5. The high efficiency water-cooled heat sink according to claim 1, wherein: the surface center of the inner cover body is concavely provided with a groove, and the bottom surface of the groove is provided with a plurality of first slotted holes at intervals.

6. The high efficiency water-cooled heat sink according to claim 5, wherein: the apertures of the first slots are different, wherein the aperture of the first slot far away from the liquid inlet point is larger than that of the first slot close to the liquid inlet point.

7. The high efficiency water-cooled heat sink according to claim 1, wherein: the bottom surface of the inner cover body is concave downward to form a plurality of second slotted holes, and the plurality of second slotted holes are uniformly distributed at intervals.
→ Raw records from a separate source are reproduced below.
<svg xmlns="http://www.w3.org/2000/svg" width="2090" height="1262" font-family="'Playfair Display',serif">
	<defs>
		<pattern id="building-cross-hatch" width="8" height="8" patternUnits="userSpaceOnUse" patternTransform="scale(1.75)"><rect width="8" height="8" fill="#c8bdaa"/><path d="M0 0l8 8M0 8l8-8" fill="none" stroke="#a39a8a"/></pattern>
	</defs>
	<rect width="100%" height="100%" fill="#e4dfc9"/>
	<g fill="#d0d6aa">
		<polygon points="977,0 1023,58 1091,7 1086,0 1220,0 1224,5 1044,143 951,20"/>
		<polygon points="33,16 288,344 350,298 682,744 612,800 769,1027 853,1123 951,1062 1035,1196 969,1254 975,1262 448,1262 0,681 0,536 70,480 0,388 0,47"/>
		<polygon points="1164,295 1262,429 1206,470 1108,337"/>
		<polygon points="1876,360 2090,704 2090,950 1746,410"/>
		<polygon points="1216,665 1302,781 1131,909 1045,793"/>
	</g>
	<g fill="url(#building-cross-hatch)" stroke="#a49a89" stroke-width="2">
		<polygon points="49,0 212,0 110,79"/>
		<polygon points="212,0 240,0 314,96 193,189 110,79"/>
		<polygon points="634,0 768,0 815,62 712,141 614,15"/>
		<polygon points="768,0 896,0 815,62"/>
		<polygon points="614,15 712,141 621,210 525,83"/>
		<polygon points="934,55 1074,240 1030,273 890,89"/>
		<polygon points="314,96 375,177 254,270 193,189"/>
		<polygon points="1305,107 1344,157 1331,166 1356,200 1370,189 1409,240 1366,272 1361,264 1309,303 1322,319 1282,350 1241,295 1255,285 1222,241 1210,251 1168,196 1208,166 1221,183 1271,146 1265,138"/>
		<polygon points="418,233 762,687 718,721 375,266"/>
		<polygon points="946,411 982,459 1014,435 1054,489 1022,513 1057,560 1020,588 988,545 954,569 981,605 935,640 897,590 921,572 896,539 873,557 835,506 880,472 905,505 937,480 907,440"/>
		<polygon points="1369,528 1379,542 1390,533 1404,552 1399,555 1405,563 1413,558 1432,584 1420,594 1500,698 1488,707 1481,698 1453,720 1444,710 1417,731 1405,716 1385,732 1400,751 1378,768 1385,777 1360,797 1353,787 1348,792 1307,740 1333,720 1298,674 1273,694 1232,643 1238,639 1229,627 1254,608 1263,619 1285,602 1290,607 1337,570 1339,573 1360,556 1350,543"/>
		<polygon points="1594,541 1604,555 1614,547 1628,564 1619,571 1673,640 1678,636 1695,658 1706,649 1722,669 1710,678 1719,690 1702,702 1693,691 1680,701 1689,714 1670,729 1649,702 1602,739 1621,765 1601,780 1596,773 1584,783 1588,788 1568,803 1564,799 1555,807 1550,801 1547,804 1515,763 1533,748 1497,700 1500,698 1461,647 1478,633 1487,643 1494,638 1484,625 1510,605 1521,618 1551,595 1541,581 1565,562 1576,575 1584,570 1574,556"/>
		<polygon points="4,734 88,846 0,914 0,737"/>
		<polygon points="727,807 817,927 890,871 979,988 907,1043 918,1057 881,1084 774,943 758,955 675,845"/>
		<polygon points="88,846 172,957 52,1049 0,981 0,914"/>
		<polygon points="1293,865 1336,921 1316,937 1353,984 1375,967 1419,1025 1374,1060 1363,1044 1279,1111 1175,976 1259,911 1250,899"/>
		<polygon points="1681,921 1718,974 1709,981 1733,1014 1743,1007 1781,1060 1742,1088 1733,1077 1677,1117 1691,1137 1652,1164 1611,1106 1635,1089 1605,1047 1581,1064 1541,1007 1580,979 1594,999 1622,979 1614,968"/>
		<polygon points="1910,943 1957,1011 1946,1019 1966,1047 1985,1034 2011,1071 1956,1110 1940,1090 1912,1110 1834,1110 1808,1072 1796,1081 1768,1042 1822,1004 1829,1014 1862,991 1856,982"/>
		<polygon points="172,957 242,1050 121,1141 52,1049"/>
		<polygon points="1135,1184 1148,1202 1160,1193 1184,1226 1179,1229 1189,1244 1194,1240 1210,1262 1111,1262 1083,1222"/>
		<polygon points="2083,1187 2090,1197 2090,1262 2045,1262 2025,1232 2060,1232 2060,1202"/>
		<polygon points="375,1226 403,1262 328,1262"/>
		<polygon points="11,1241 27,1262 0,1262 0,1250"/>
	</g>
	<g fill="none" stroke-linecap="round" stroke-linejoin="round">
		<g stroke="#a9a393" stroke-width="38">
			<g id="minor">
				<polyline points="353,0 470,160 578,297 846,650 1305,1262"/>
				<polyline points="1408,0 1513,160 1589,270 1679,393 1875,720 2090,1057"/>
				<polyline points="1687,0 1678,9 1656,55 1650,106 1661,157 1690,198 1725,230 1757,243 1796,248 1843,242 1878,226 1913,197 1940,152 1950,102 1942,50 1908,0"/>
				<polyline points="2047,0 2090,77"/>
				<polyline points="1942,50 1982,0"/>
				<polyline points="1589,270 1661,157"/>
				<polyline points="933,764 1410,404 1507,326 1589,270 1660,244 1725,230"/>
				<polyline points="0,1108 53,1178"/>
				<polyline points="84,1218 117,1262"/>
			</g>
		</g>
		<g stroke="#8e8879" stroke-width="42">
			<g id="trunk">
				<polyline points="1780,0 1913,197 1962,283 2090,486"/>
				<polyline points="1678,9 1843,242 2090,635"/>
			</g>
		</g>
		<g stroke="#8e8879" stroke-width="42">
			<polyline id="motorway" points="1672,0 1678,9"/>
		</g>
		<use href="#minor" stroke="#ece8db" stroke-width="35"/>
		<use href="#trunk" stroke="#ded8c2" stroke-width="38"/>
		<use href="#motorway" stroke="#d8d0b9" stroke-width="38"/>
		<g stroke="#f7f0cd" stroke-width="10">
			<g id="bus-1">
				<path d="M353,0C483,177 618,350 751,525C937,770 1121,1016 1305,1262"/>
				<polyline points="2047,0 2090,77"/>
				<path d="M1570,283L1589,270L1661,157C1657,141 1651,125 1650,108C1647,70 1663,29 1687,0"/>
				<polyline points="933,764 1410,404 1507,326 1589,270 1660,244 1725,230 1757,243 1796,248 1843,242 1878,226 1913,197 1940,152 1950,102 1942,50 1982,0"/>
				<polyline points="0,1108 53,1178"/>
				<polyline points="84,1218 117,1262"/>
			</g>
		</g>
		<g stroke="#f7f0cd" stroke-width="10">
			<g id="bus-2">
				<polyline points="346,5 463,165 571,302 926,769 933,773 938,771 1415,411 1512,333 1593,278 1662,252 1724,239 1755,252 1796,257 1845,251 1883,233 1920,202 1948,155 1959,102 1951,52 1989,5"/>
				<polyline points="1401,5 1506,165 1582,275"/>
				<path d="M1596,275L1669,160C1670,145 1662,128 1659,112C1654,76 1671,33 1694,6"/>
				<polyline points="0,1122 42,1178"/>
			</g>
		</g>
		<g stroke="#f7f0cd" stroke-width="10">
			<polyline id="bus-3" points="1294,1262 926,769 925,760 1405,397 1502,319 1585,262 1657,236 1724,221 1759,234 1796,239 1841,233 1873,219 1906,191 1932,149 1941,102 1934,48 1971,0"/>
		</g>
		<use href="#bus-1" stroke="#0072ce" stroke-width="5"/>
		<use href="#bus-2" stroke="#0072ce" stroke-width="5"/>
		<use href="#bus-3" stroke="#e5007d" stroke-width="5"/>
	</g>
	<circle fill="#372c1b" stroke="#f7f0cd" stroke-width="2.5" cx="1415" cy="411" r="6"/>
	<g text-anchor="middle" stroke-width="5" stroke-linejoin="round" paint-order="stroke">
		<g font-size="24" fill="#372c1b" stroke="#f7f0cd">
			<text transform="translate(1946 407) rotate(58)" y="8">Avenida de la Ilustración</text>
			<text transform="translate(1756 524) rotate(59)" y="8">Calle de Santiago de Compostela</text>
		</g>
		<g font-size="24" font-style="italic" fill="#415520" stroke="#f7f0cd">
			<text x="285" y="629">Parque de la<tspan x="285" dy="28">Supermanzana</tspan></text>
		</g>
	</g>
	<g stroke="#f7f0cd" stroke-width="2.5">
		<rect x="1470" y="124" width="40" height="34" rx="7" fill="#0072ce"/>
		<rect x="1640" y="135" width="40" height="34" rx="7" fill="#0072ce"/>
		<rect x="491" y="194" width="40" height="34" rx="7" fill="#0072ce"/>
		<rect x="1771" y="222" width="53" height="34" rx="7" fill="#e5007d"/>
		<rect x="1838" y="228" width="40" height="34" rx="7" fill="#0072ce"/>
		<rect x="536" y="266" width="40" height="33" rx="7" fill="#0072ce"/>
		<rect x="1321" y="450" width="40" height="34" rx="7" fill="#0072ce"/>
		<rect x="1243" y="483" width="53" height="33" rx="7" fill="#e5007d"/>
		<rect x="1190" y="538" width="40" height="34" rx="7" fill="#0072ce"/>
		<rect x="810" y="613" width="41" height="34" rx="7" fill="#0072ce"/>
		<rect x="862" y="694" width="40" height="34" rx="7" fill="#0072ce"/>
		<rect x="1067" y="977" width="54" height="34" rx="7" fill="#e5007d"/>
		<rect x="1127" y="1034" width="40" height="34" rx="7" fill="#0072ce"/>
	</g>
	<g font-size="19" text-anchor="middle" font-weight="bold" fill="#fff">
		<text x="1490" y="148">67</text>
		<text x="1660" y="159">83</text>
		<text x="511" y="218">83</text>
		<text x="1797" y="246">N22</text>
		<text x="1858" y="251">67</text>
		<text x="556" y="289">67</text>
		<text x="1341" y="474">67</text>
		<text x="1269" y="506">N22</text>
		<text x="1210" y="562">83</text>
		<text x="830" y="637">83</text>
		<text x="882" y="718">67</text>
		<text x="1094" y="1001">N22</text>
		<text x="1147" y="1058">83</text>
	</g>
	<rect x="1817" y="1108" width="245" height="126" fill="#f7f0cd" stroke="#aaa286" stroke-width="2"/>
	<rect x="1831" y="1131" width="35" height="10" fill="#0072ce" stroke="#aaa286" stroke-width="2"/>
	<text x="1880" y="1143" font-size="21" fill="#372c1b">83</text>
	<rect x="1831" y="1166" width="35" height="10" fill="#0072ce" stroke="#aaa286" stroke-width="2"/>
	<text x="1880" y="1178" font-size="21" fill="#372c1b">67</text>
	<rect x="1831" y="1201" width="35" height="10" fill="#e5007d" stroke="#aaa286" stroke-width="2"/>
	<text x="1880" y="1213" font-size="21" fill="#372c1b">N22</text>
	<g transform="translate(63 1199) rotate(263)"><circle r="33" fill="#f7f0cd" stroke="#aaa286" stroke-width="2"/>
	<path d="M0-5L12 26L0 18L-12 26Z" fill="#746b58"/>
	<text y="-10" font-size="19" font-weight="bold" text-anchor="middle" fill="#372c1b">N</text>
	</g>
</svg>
8. The high efficiency water-cooled heat sink according to claim 1, wherein: an upper shell is arranged on the lower shell, a containing cavity is formed between the upper shell and the lower shell, and the motor is located in the containing cavity.

9. The high efficiency water-cooled heat sink according to claim 8, wherein: the accommodating cavity is internally provided with a circuit board which is arranged on the motor and is connected with the motor in a conduction way.

10. The high efficiency water-cooled heat sink according to claim 1, wherein: the first sealing ring is square, and the second sealing ring is circular.